Analysis and Modelling of Fractional-Slot Concentrated-Wound Interior Permanent Magnet Machines

Abstract

This thesis focuses on the analytical modelling of fractional-slot concentrated-wound (FSCW) interior permanent magnet (IPM) machines and establishes a basis for their magnetic and electrical analysis. In the state of the art methods for analyzing such machines, the non-homogeneous magnetic saturation and the non-linear B-H curve of the rotor iron are not considered. Moreover, the effect of the FSCW stator on the machine magnetic characteristics is overlooked. Aiming at precise modelling of FSCW IPM machines’ magnetic and electrical characteristics, a comprehensive mathematical treatment of the stator magneto-motive force (MMF), the IPM rotor non-homogeneous magnetic saturation, and its airgap flux density are presented.
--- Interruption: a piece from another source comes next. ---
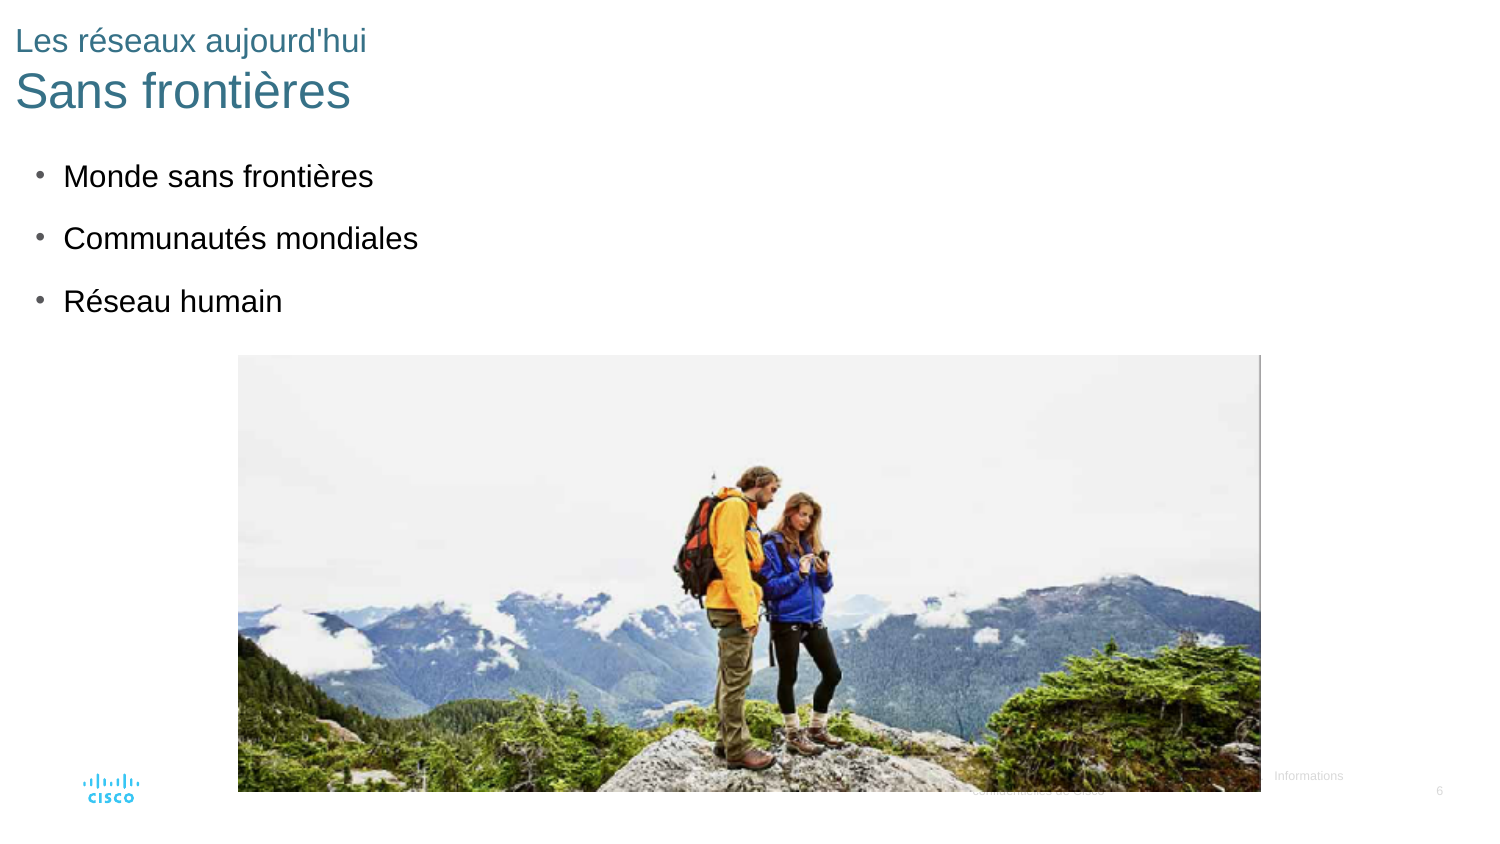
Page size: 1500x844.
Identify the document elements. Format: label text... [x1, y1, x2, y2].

picture [238, 355, 1261, 792]
list Monde sans frontières Communautés mondiales Réseau humain [20, 148, 1473, 340]
title Les réseaux aujourd'hui Sans frontières [0, 6, 1500, 131]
The FSCW stator spatial MMF harmonics are analytically formulated, based on which, a novel heuristic algorithm is proposed for the design of optimal winding layouts for multiphase FSCW stators with different slot/pole combinations. The non-homogeneous magnetic saturation of the rotor iron due to its B-H curve and the residual flux of the embedded magnets is modelled and a saturation map is proposed for the rotor iron. Accordingly, a novel airgap function is proposed for FSCW IPM machines taking into account the effect of the FSCW stator and the non-homogeneously saturated rotor. A precise mathematical model is then proposed for calculation of the airgap PM flux density. The proposed mathematical models for the FSCW stator and the IPM rotor are combined to derive detailed mathematical expressions for its operational inductances, electromagnetic torque, torque ripple and their respective subcomponents, as a function of the machine geometry and design parameters. Both normal operation of the machine and open-phase fault condition are considered in the aforementioned formulations. A “maximum torque per ampere” algorithm is then proposed for the machine under an open-phase fault condition in which customized currents are injected such that maximum average torque with a low torque ripple is guaranteed. Lastly, the derived geometry-based models for the machine characteristics are used to propose an extended dq model for FSCW IPM machines which takes into account its non-sinusoidal parameters. The proposed theories and analytical models are validated using finite element analysis and experimental tests on a prototype FSCW IPM machine.